To conclude, AlignRT does have a few things that we noticed that were some disadvantages. But just like everything else in the world, nothing is perfect. And with that being said, we would strongly prefer to continue utilizing this than have it taken from us, because we love it. So some of those disadvantages, like we discussed, sometimes your camera can cause a pause in treatment if it’s blocking too much and you have to stop and edit your ROI. Sometimes, we’ve noticed more so with extremities, for legs, when you go to capture your ROI, it may capture a different surface on your other leg. So you just have to stop and re-edit your ROI and re-reference it. We have had some technical problems that makes you start because everything has to open up properly to restart all your programs. And just on occasion, patient setup has been green and looked great, and then we’ve gone to image and has been off several centimeters. And this is why our doctors still want us to still image, just because this is more so in a case of like a spine, and that’s just because sometimes it just can’t reference when you’re doing a rectangle, where exactly it’s seeing on that patient. It doesn’t have enough information.

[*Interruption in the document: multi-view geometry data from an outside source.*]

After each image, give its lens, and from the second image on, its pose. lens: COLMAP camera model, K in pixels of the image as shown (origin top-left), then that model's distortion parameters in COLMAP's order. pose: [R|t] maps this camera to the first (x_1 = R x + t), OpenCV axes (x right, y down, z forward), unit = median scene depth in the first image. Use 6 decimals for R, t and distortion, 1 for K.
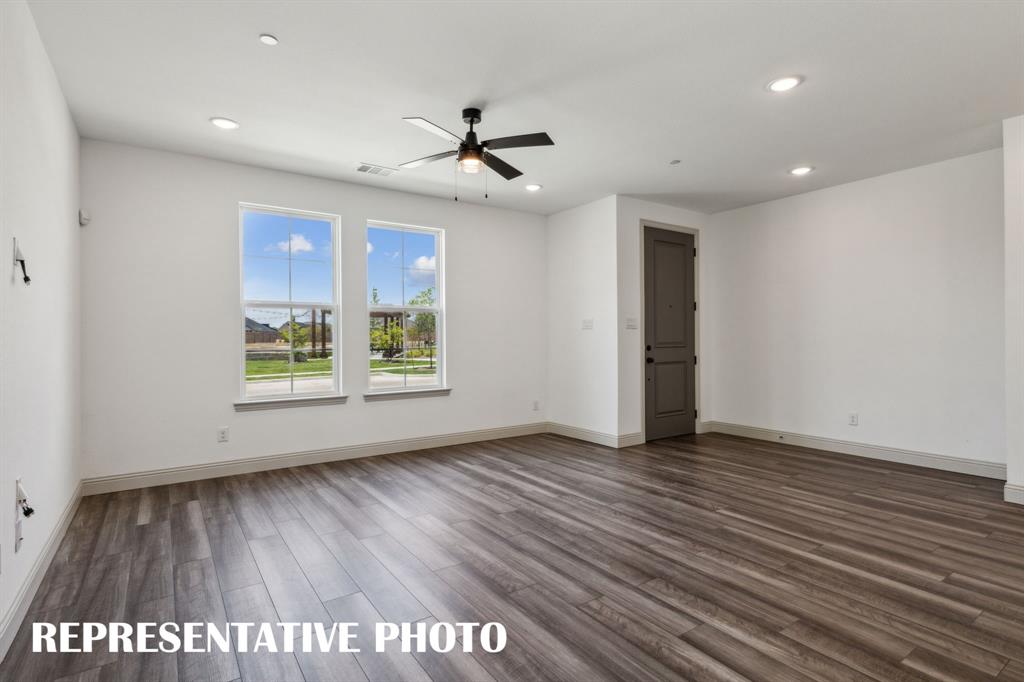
lens RADIAL K [[510.4, 0, 516.5], [0, 510.4, 338.2], [0, 0, 1]] dist [0.014741, -0.001873]
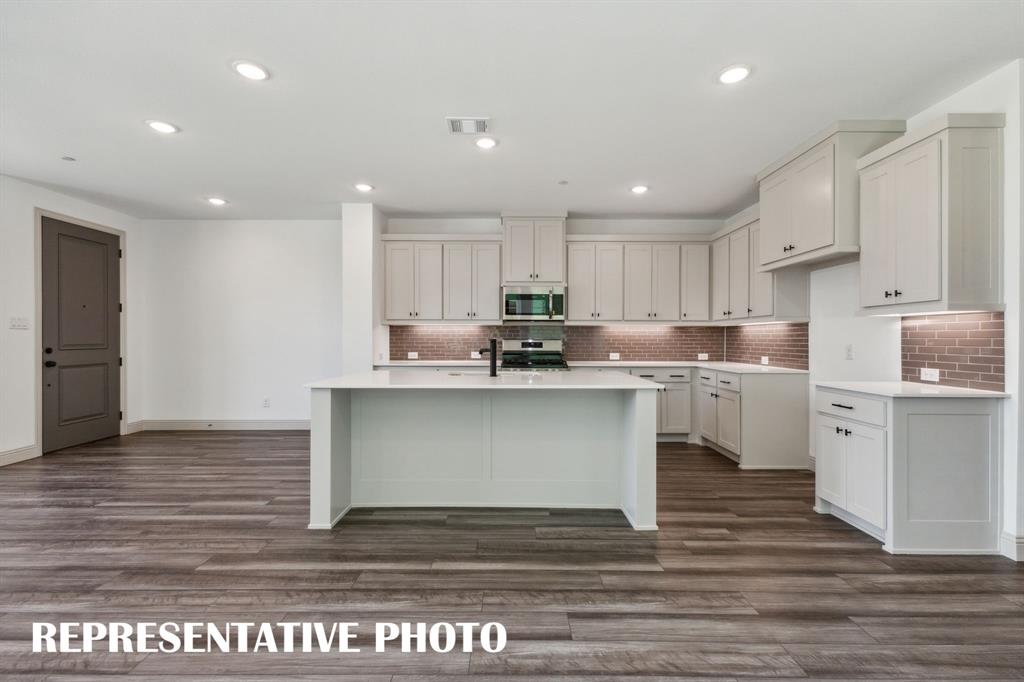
lens RADIAL K [[445.2, 0, 510.3], [0, 445.2, 337.7], [0, 0, 1]] dist [0.011086, -0.003253]
pose [[0.571458, 0.004460, 0.820619, 0.113520], [-0.003640, 0.999989, -0.002900, -0.006839], [-0.820623, -0.001329, 0.571468, -0.214493]]
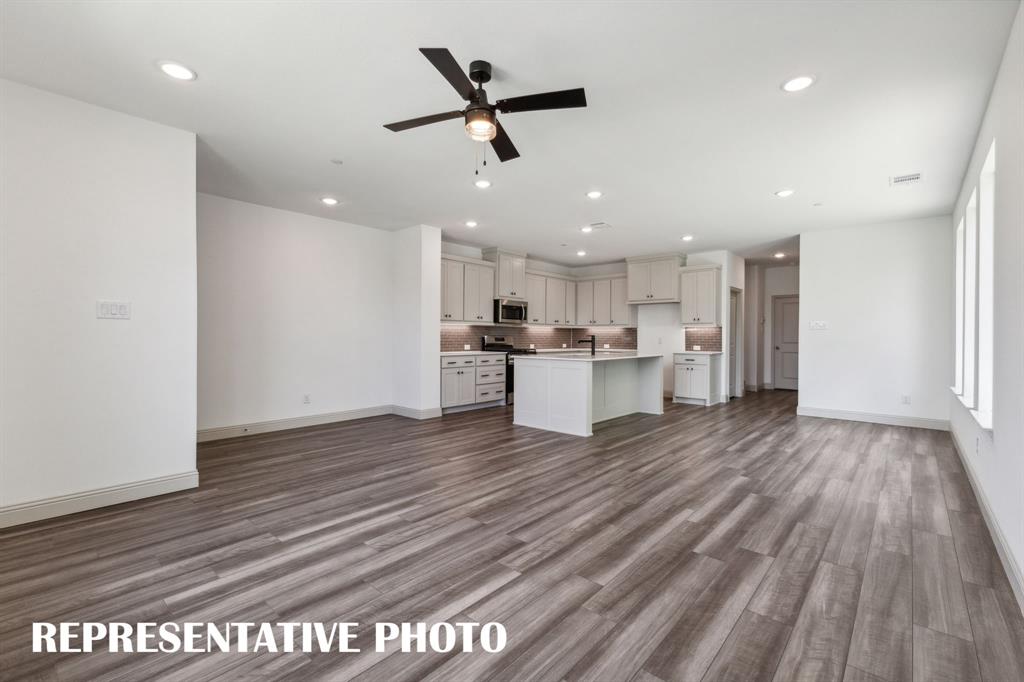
lens RADIAL K [[445.2, 0, 512.8], [0, 445.2, 338.0], [0, 0, 1]] dist [0.011086, -0.003253]
pose [[-0.233929, -0.000760, 0.972253, -0.780346], [-0.002578, 0.999997, 0.000162, 0.005351], [-0.972250, -0.002468, -0.233930, 1.066667]]
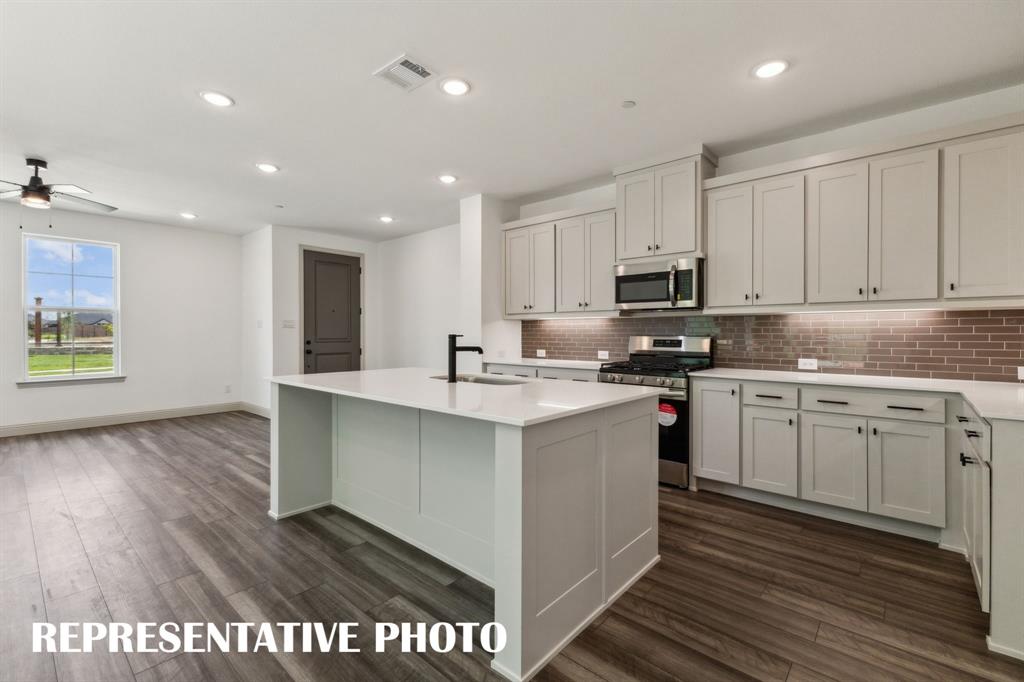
lens RADIAL K [[445.2, 0, 514.6], [0, 445.2, 335.6], [0, 0, 1]] dist [0.011086, -0.003253]
pose [[0.969922, 0.003494, 0.243391, 0.778120], [-0.004515, 0.999983, 0.003636, -0.008179], [-0.243374, -0.004625, 0.969921, -0.384367]]
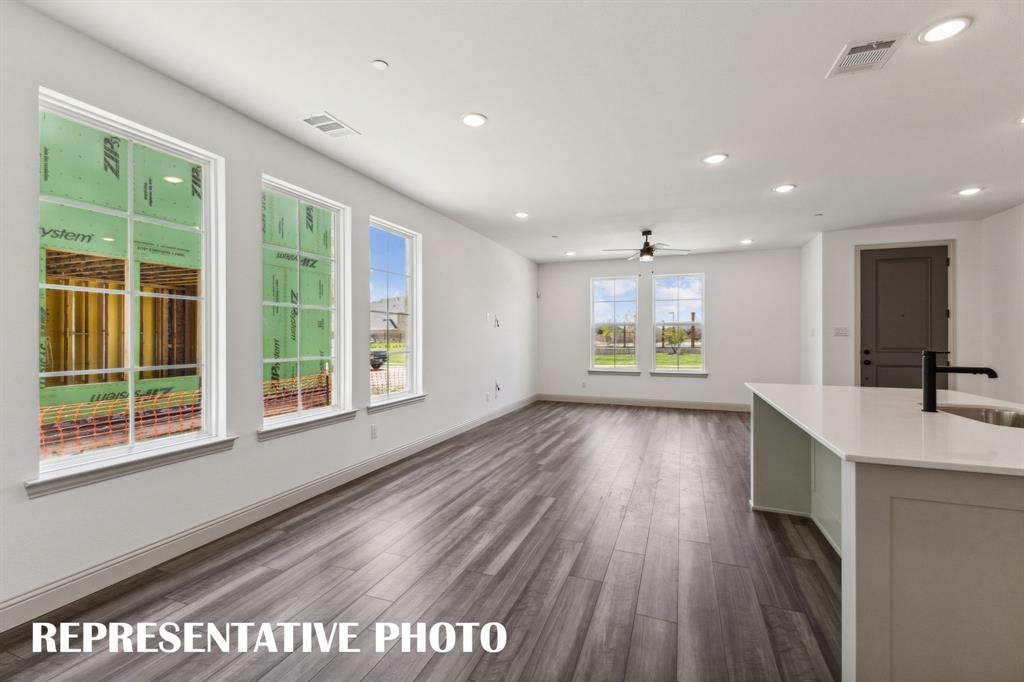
lens RADIAL K [[445.2, 0, 512.2], [0, 445.2, 337.4], [0, 0, 1]] dist [0.011086, -0.003253]
pose [[0.562973, 0.004153, -0.826465, 1.030754], [-0.003462, 0.999990, 0.002666, -0.023286], [0.826468, 0.001360, 0.562982, -0.420739]]
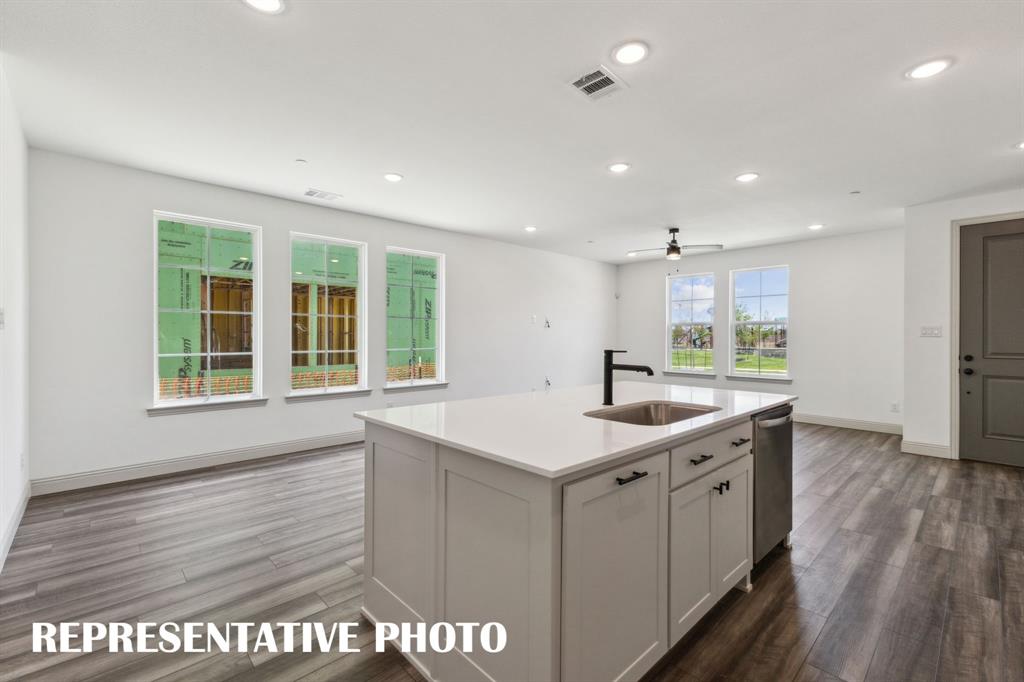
lens RADIAL K [[445.2, 0, 512.1], [0, 445.2, 337.2], [0, 0, 1]] dist [0.011086, -0.003253]
pose [[0.148656, 0.004953, -0.988877, 1.463953], [-0.005489, 0.999976, 0.004184, -0.026664], [0.988874, 0.004806, 0.148679, 0.116375]]
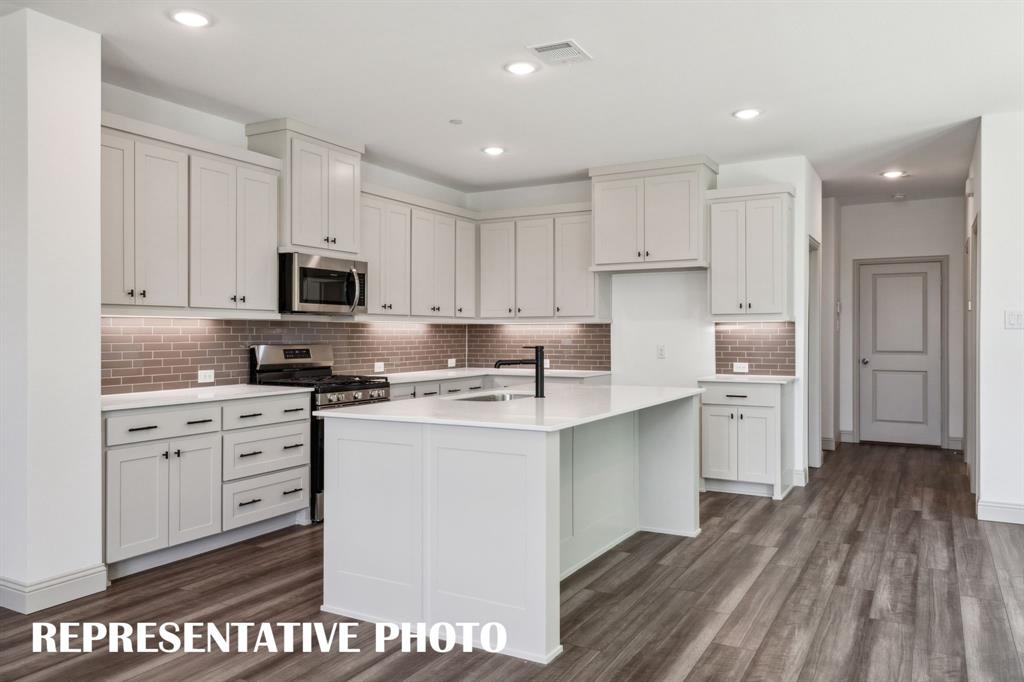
lens RADIAL K [[748.5, 0, 512.4], [0, 748.5, 332.0], [0, 0, 1]] dist [0.026451, -0.009285]
pose [[-0.437635, 0.004394, 0.899142, -0.144048], [0.002575, 0.999990, -0.003633, -0.023862], [-0.899149, 0.000726, -0.437642, 0.879016]]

In contrast to those, they have numerous advantages. It improves patient comfort by eliminating the need for tattoos and restrictive masks. It enhances safety and efficiency through real-time surface tracking during treatment delivery. It identifies setup variables prior to imaging. For example, arm positioning, head, chin, tilts, and rotations that are especially important for our breast setups. It streamlines patient setups and positioning, reducing overall time on the treatment table. As I said, in our CSI cases especially. It improves respiratory management for our DIBH gating treatments with visual monitoring of breath hold and breathing patterns. It also eliminates variability from daily placement of external marker boxes on these patients and trying to replicate that every day. It increases our therapist’s confidence by providing continuous motion monitoring rather than relying on assumptions during treatment. For example, if they coughed or sneezed in the middle, if they actually moved, or if they are still good in their position to continue with treatment. It also enables automatic surface guidance and from plan shifts, as I showed earlier. It supports accurate bolus placement verification, and it’s applicable across a wide range of treatment sites. And that’s the end.